We may never get a clear, fair picture of who Michael Jackson really was. But no matter how we might feel about his legacy, he was not like other guys.

Steven Isaac: When news of Michael Jackson's passing filtered through to my family—and it did relatively quickly, too, even though we were intentionally trying to avoid all news sources (TV, Internet, etc.) while on our summer vacation—I asked my 8-year-old daughter if she knew who he was. "Yeah, I guess," she said. "He's some kind of singer, isn't he?"

"Yep," I replied, "he was a super big deal when your mother and I were in junior high—that's the same as middle school now, honey."

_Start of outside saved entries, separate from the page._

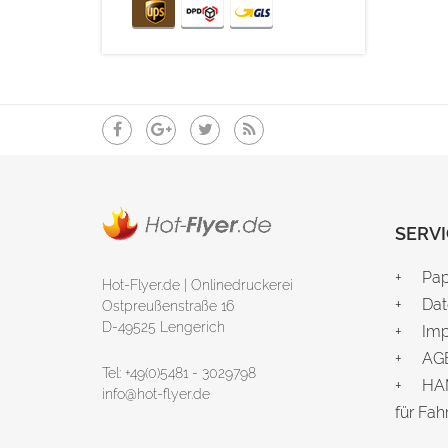
SERVI
Pap
Hot-Flyer.de | Onlinedruckerei
Dat
Ostpreußenstraße 16
D-49525 Lengerich
Im
AG
Tel: +49(0)5481 - 3029798
HAM
info@hot-flyer.de
für
Fah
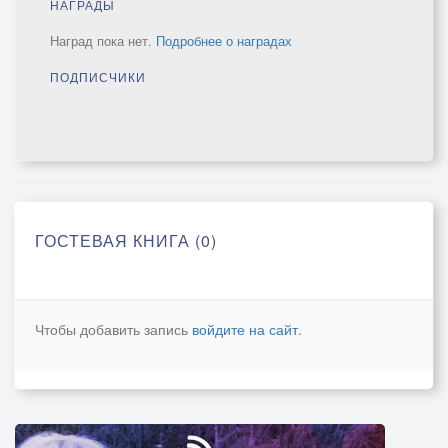
НАГРАДЫ
Наград пока нет.
Подробнее о наградах
ПОДПИСЧИКИ
ГОСТЕВАЯ КНИГА (0)
Чтобы добавить запись
войдите на сайт
.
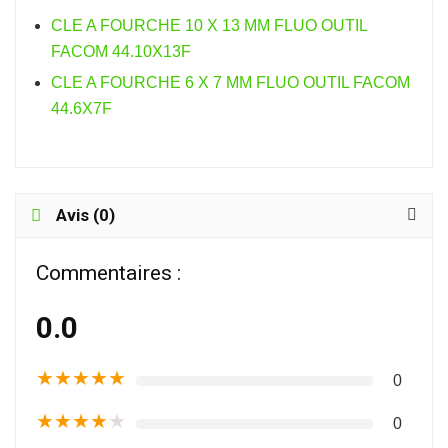
CLE A FOURCHE 10 X 13 MM FLUO OUTIL
FACOM 44.10X13F
CLE A FOURCHE 6 X 7 MM FLUO OUTIL FACOM
44.6X7F
Avis (0)
Commentaires :
0.0
★
★
★
★
★
0
★
★
★
★
★
0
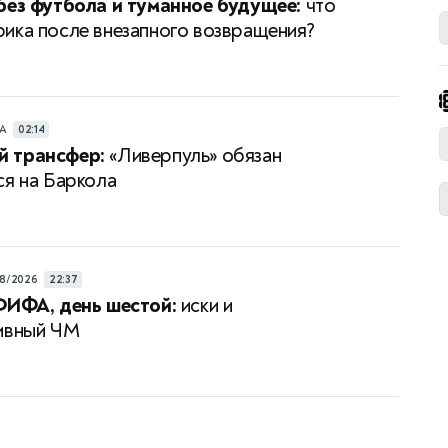
без футбола и туманное будущее:
что
ика после внезапного возвращения?
РА
02:14
 трансфер:
«Ливерпуль» обязан
ся на Баркола
8/2026
22:37
ФИФА, день шестой:
иски и
ивный ЧМ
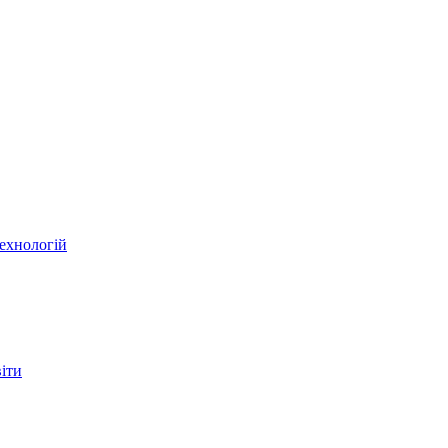
ехнологій
віти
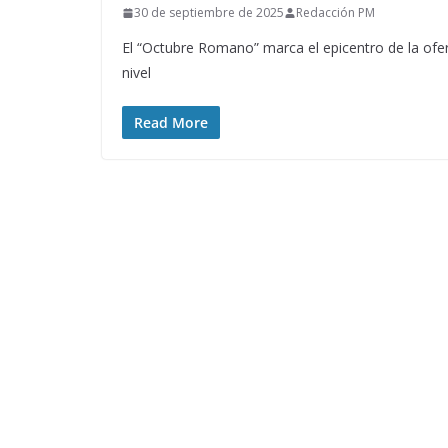
30 de septiembre de 2025
Redacción PM
El “Octubre Romano” marca el epicentro de la ofe
nivel
Read More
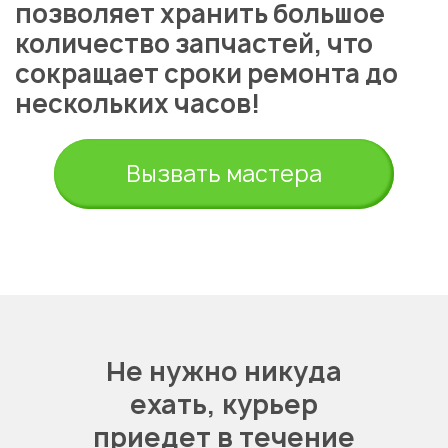
позволяет хранить большое
количество запчастей, что
сокращает сроки ремонта до
нескольких часов!
Вызвать мастера
Не нужно никуда
ехать,
курьер
приедет в течение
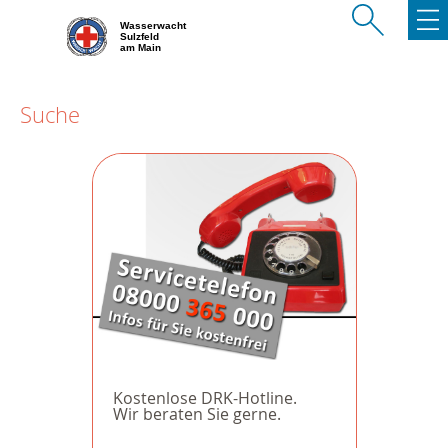
Wasserwacht
Sulzfeld
am Main
Suche
Kostenlose DRK-Hotline.
Wir beraten Sie gerne.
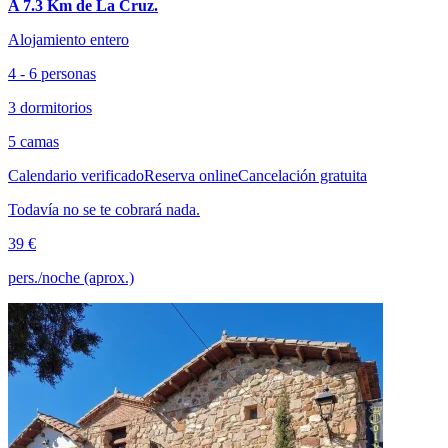
A 7.3 Km de La Cruz.
Alojamiento entero
4 - 6 personas
3 dormitorios
5 camas
Calendario verificado
Reserva online
Cancelación gratuita
Todavía no se te cobrará nada.
39 €
pers./noche (aprox.)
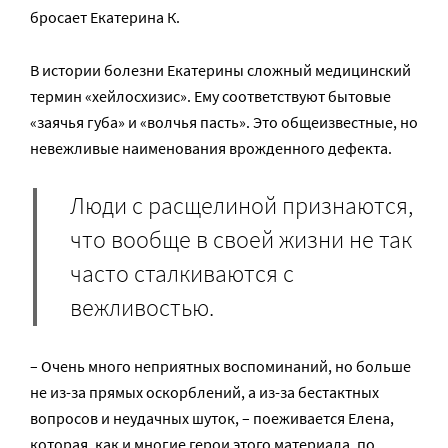
бросает Екатерина К.
В истории болезни Екатерины сложный медицинский
термин «хейлосхизис». Ему соответствуют бытовые
«заячья губа» и «волчья пасть». Это общеизвестные, но
невежливые наименования врожденного дефекта.
Люди с расщелиной признаются,
что вообще в своей жизни не так
часто сталкиваются с
вежливостью.
– Очень много неприятных воспоминаний, но больше
не из-за прямых оскорблений, а из-за бестактных
вопросов и неудачных шуток, – поеживается Елена,
которая, как и многие герои этого материала, по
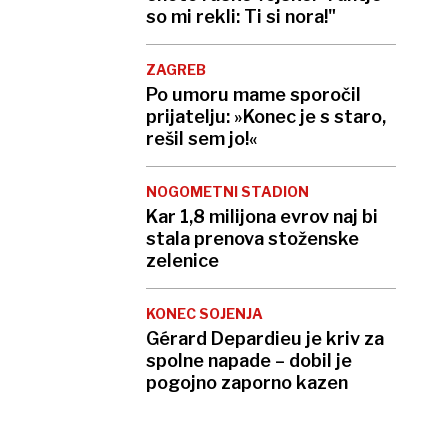
so mi rekli: Ti si nora!"
ZAGREB
Po umoru mame sporočil
prijatelju: »Konec je s staro,
rešil sem jo!«
NOGOMETNI STADION
Kar 1,8 milijona evrov naj bi
stala prenova stoženske
zelenice
KONEC SOJENJA
Gérard Depardieu je kriv za
spolne napade – dobil je
pogojno zaporno kazen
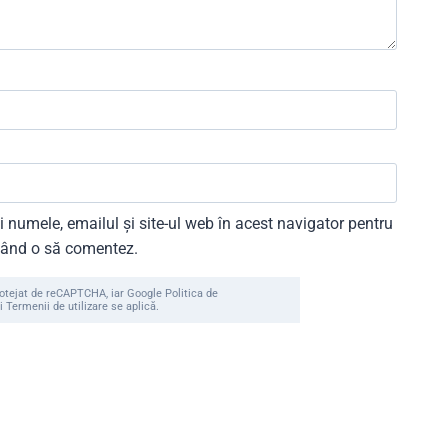
 numele, emailul și site-ul web în acest navigator pentru
 când o să comentez.
rotejat de reCAPTCHA, iar Google Politica de
i Termenii de utilizare se aplică.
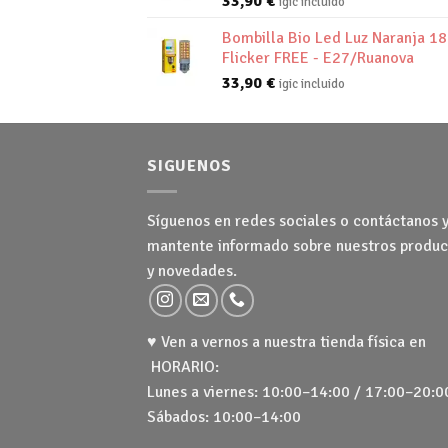
33,90
€
igic incluido
Bombilla Bio Led Luz Naranja 1
Flicker FREE - E27/Ruanova
33,90
€
igic incluido
SIGUENOS
Síguenos en redes sociales o contáctanos 
mantente informado sobre nuestros produc
y novedades.
♥ Ven a vernos a nuestra tienda física en
HORARIO:
Lunes a viernes: 10:00–14:00 / 17:00–20:0
Sábados: 10:00–14:00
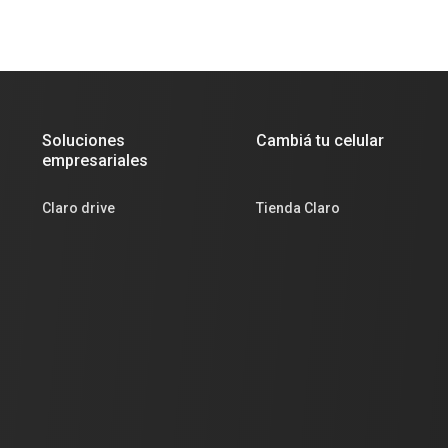
Soluciones
Cambiá tu celular
empresariales
Claro drive
Tienda Claro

She looked over my shoulder as I read a couple of obituaries online, and she actually gasped when she saw a picture of Michael from when he was 21. "That's the same guy?" she asked. "That's the same guy," I repeated. "Wow! What did he do to his face?!" she wanted to know. "How did he get to be so white?" And then she asked, "Why did he do that?"

I didn't know the precise medical answer to her second question, so I mumbled something about plastic surgery and bleaching techniques (I forgot about his 1993 announcement that he had the skin disease vitiligo) while thinking about how to tackle her third question—the why one. And while I did so I realized that even though I didn't know exactly why the man who came to be called "Wacko Jacko" decided to utterly alter his face, I did know that it had to stem from how he saw himself.

My daughter thought his 21-year-old face was handsome, and she thought his 10-year-old face was cute. But Michael could not and would not have seen things that way. He had to have seen himself as ugly and nearly worthless—never mind that he was already well on his way to becoming the King of Pop. His heart just couldn't accept what his body was.

I knew then that I was being given the perfect opportunity to talk to my precious and beautiful daughter about what she thinks of herself. I took it. And I'll take it again from time to time as 8 turns into 10 which turns into 16.